--- STUDY MATERIAL Enclosed Below ---

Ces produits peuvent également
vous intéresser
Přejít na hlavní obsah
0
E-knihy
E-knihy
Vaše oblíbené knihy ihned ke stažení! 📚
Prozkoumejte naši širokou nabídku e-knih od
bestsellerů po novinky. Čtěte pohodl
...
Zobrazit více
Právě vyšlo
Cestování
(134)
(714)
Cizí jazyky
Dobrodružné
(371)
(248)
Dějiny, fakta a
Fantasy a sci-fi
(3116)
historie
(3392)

--- End of Enclosed STUDY MATERIAL ---

## EXERCISE INSTRUCTIONS
Can you rewrite the entries above so that "E-knihy" becomes "Audioknihy" throughout, with nothing else changed?

## OUTPUT BELOW
Ces produits peuvent également
vous intéresser
Přejít na hlavní obsah
0
Audioknihy
Audioknihy
Vaše oblíbené knihy ihned ke stažení! 📚
Prozkoumejte naši širokou nabídku e-knih od
bestsellerů po novinky. Čtěte pohodl
...
Zobrazit více
Právě vyšlo
Cestování
(134)
(714)
Cizí jazyky
Dobrodružné
(371)
(248)
Dějiny, fakta a
Fantasy a sci-fi
(3116)
historie
(3392)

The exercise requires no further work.